Page excerpt →
_____

ZLALS0 applies back the multiplying factors of either the left or the right singular vector matrix of a diagonal matrix appended by a row to the right hand side matrix B in solving the least squares problem using the divide-and-conquer SVD approach.

For the left singular vector matrix, three types of orthogonal matrices are involved:

(1L) Givens rotations: the number of such rotations is GIVPTR; the pairs of columns/rows they were applied to are stored in GIVCOL; and the C- and S-values of these rotations are stored in GIVNUM.

(2L) Permutation. The (NL+1)-st row of B is to be moved to the first row, and for J=2:N, PERM(J)-th row of B is to be moved to the J-th row.

(3L) The left singular vector matrix of the remaining matrix.

For the right singular vector matrix, four types of orthogonal matrices are involved:

(1R) The right singular vector matrix of the remaining matrix.

(2R) If SQRE = 1, one extra Givens rotation to generate the right null space.

(3R) The inverse transformation of (2L).

(4R) The inverse transformation of (1L).

Parameters

in

icompq

Specifies whether singular vectors are to be computed in factored form: = 0: Left singular vector matrix. = 1: Right singular vector matrix.

in

nl

The row dimension of the upper block. nl >= 1.

_____

Data →
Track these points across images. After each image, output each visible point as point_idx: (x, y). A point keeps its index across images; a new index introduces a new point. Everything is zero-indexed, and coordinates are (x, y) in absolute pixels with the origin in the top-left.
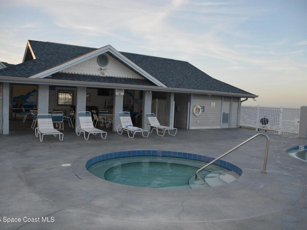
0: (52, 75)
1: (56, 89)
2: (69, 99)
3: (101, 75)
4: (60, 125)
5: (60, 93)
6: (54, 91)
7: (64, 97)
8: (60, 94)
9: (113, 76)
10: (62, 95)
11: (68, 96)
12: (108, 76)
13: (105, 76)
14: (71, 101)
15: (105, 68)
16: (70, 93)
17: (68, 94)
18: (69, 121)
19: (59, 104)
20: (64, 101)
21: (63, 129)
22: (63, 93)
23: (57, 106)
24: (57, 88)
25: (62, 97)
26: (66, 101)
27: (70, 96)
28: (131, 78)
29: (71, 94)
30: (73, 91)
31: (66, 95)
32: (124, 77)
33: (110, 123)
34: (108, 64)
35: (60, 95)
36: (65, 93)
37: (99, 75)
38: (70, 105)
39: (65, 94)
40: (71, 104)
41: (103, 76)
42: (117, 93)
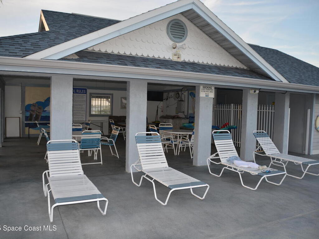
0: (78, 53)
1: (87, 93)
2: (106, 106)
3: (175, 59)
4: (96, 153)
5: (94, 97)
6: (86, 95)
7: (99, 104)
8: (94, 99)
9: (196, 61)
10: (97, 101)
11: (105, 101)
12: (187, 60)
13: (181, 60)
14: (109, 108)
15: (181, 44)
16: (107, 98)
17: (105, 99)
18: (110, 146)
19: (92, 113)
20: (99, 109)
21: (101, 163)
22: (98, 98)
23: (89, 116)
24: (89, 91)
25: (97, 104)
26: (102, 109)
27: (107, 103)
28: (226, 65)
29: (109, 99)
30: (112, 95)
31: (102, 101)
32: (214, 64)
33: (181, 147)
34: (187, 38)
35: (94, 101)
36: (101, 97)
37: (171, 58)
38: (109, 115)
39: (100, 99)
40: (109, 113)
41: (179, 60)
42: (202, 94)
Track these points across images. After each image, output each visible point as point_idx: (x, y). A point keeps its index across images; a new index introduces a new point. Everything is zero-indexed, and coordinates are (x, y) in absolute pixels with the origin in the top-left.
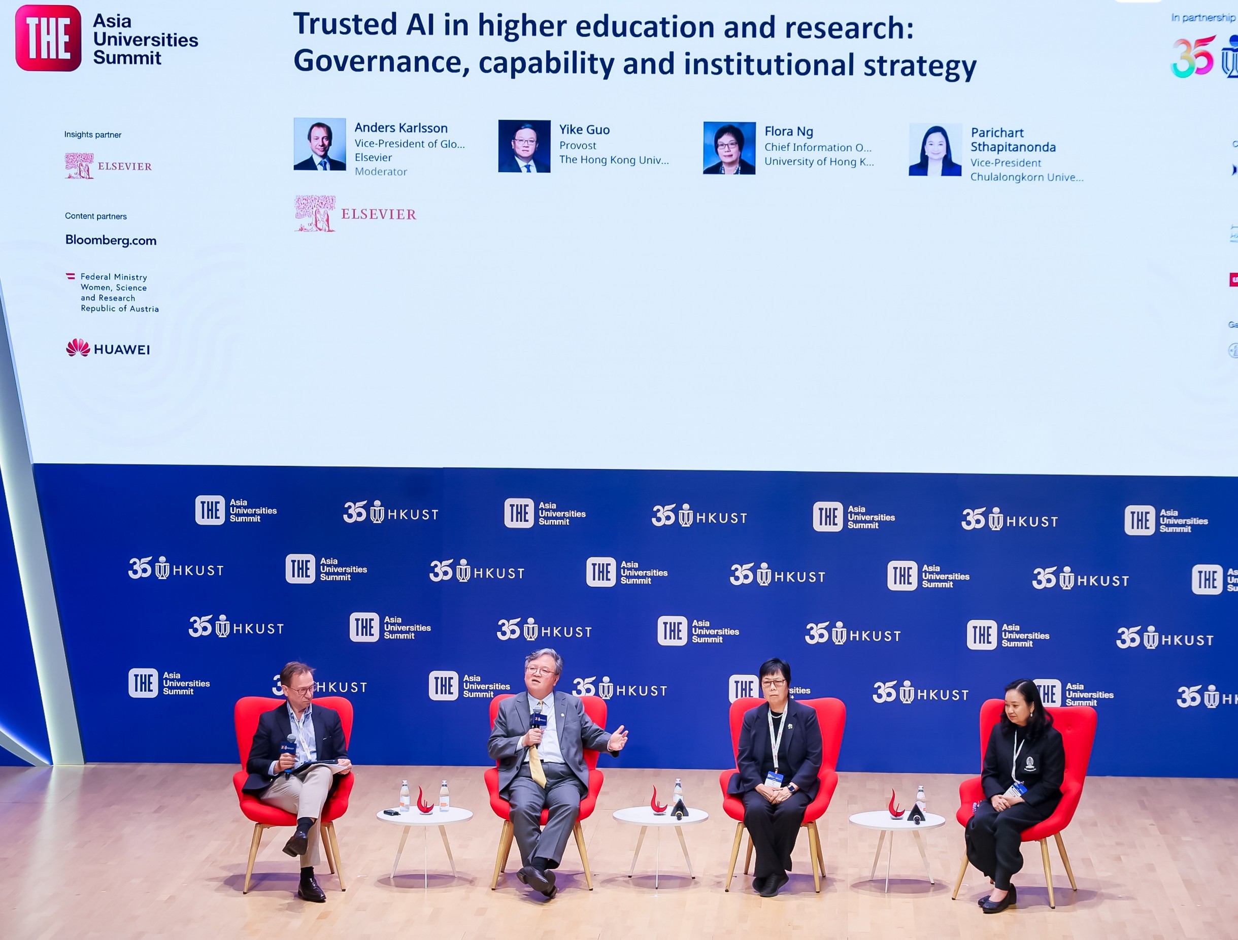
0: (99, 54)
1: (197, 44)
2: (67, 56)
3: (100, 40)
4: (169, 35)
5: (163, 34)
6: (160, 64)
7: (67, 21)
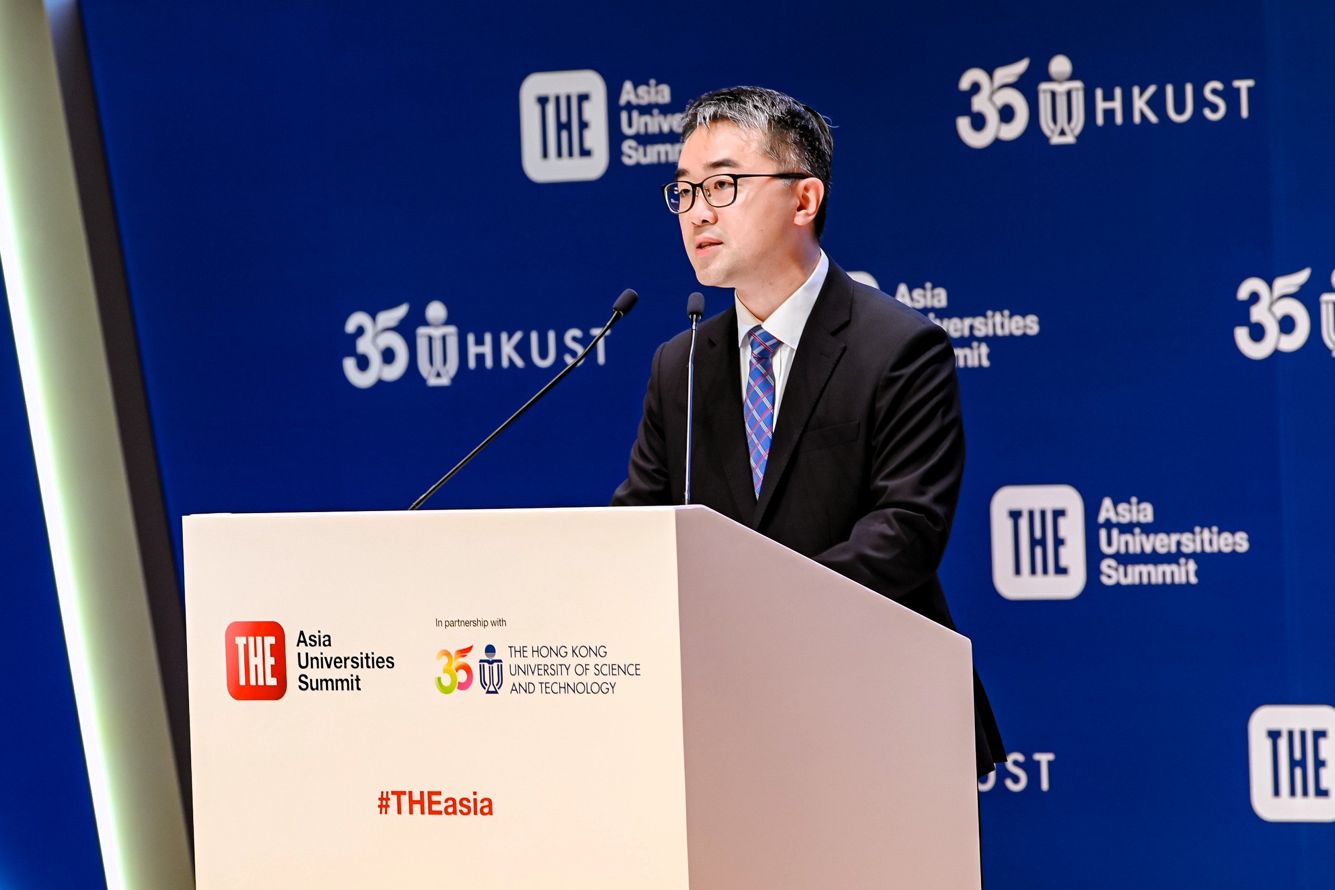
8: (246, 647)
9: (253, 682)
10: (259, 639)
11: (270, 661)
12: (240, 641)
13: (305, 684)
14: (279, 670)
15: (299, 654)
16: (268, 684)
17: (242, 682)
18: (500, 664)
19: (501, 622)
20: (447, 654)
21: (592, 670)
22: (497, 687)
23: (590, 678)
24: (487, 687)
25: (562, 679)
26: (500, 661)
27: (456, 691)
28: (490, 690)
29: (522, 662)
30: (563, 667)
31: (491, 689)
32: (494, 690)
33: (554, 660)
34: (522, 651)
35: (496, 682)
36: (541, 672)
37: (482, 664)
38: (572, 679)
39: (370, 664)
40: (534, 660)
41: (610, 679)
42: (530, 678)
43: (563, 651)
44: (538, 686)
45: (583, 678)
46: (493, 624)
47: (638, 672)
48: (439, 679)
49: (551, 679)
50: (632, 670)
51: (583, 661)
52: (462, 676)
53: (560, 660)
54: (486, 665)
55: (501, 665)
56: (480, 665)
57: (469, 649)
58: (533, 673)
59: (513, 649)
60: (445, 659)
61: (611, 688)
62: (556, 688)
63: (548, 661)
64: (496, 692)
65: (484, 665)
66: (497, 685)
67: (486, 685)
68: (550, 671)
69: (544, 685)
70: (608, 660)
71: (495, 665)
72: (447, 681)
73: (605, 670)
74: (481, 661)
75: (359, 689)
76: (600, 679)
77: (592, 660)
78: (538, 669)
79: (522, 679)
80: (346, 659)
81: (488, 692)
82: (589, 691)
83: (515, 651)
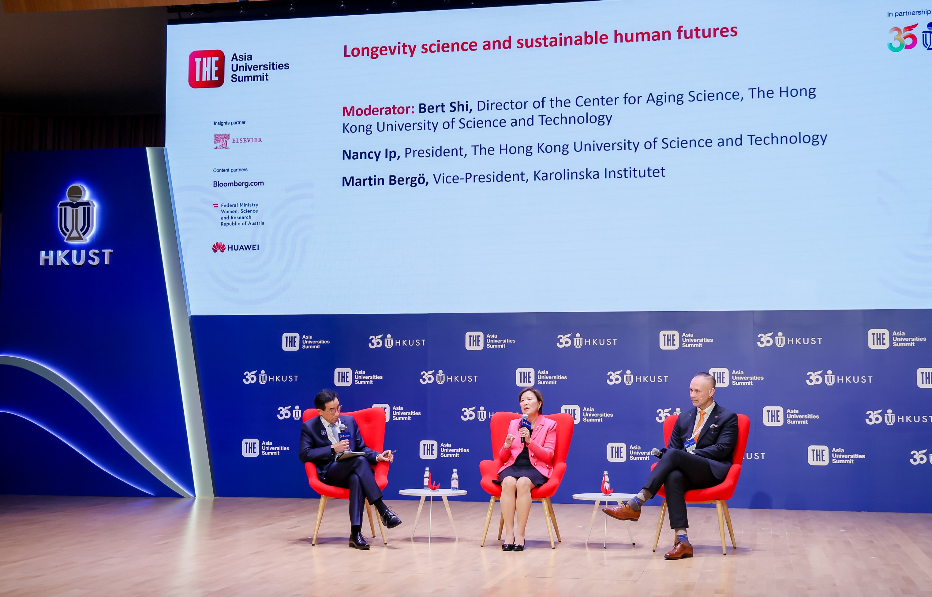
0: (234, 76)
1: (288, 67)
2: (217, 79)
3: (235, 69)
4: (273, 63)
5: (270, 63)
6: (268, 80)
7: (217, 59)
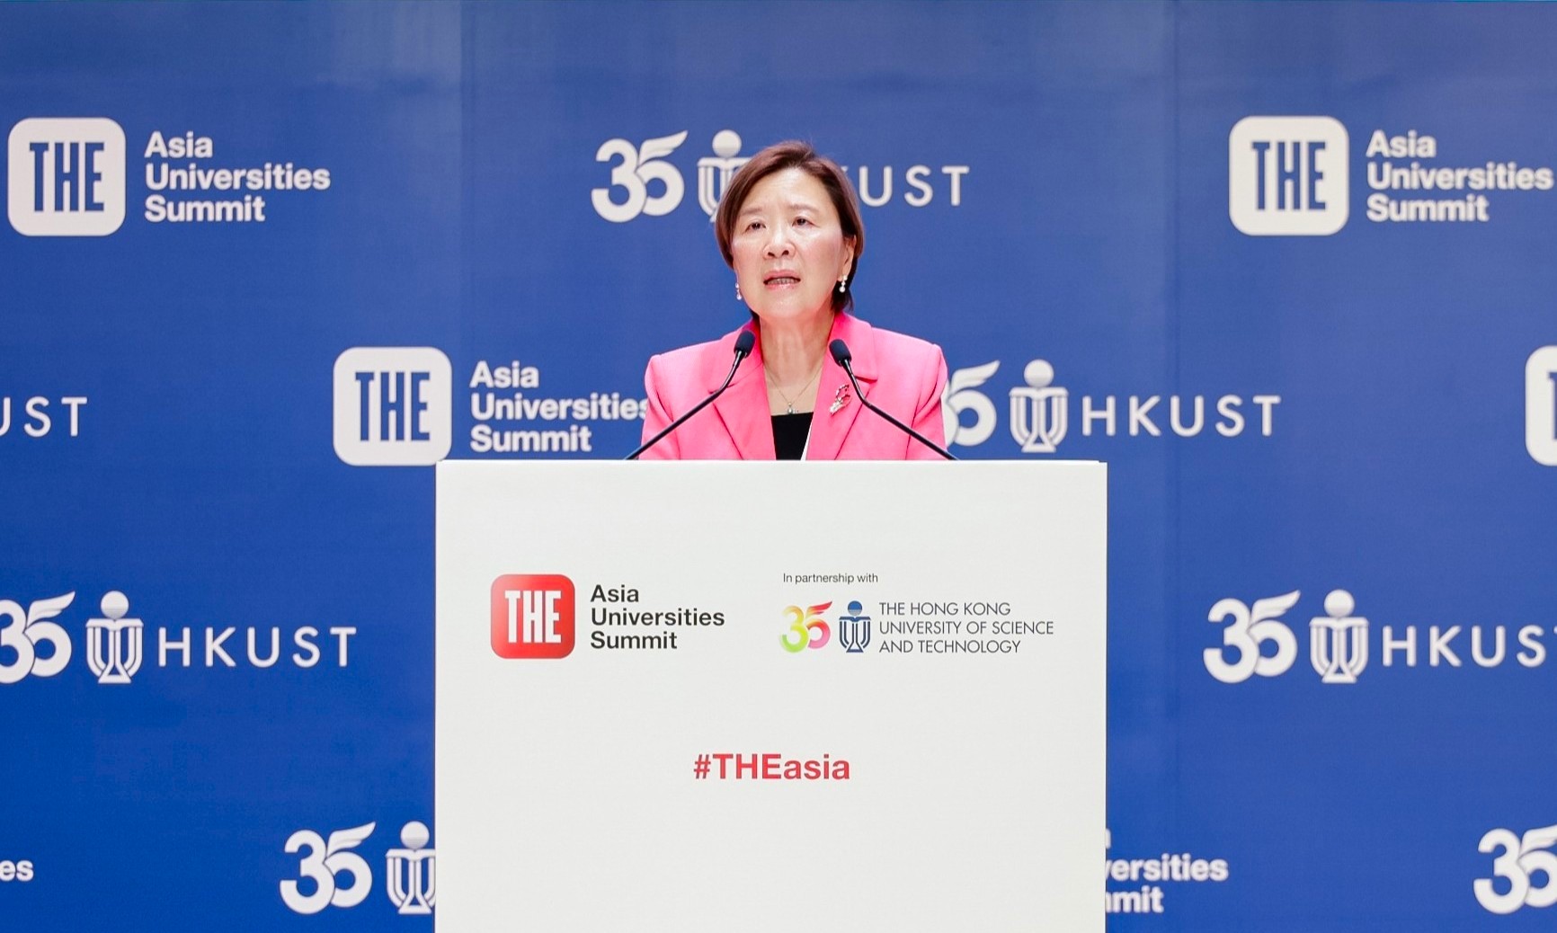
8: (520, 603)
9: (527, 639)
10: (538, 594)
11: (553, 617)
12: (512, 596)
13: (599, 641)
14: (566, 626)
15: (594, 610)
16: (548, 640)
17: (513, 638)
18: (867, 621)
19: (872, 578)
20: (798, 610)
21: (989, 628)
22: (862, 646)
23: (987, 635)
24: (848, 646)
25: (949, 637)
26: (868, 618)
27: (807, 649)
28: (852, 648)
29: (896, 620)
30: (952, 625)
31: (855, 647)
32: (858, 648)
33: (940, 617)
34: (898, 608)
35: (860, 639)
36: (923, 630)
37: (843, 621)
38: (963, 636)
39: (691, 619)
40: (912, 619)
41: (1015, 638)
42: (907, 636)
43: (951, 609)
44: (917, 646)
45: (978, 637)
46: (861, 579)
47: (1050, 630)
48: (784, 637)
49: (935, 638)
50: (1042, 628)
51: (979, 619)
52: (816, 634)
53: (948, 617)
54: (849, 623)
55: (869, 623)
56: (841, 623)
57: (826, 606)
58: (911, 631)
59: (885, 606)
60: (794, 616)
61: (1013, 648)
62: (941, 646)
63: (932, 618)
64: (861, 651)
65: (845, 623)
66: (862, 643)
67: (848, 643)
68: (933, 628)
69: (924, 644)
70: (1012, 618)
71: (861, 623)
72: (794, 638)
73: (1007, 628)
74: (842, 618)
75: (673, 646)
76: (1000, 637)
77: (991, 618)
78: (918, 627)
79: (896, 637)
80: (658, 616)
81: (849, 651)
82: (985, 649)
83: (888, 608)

_____

Instructions →
(1) List the four types of orthogonal matrices that the ZLALS0 description says are involved for the right singular vector matrix.
(2) Carry on the ZLALS0 description from the point where it stops.

Answers for each item →
(1)
(1R) The right singular vector matrix of the remaining matrix.
(2R) If SQRE = 1, one extra Givens rotation to generate the right null space.
(3R) The inverse transformation of (2L).
(4R) The inverse transformation of (1L).

(2)
in

nr

The row dimension of the lower block. nr >= 1.

in

sqre

= 0: the lower block is an NR-by-NR square matrix. = 1: the lower block is an NR-by-(NR+1) rectangular matrix. The bidiagonal matrix has row dimension N = NL + NR + 1, and column dimension M = N + SQRE.

in

nrhs

The number of columns of B and BX. nrhs must be at least 1.

inout

B

Complex array, dimension (ldb, nrhs). On input, B contains the right hand sides of the least squares problem in rows 1 through M. On output, B contains the solution X in rows 1 through N.

in

ldb

The leading dimension of B. ldb must be at least max(1, max(M, N)).

out

BX

Complex array, dimension (ldbx, nrhs).

in

ldbx

The leading dimension of BX.

in

perm

Integer array, dimension (N). The permutations (from deflation and sorting) applied to the two blocks.

in

givptr

The number of Givens rotations which took place in this subproblem.

in

givcol

Integer array, dimension (ldgcol, 2). Each pair of numbers indicates a pair of rows/columns involved in a Givens rotation.

in

ldgcol

The leading dimension of GIVCOL, must be at least N.

in

givnum

Double array, dimension (ldgnum, 2). Each number indicates the C or S value used in the corresponding Givens rotation.

in

ldgnum

The leading dimension of arrays DIFR, POLES and GIVNUM, must be at least K.

in

poles

Double array, dimension (ldgnum, 2). On entry, POLES(1:K, 1) contains the new singular values obtained from solving the secular equation, and POLES(1:K, 2) is an array containing the poles in the secular equation.

in

difl

Double array, dimension (K). On entry, DIFL(I) is the distance between I-th updated (undeflated) singular value and the I-th (undeflated) old singular value.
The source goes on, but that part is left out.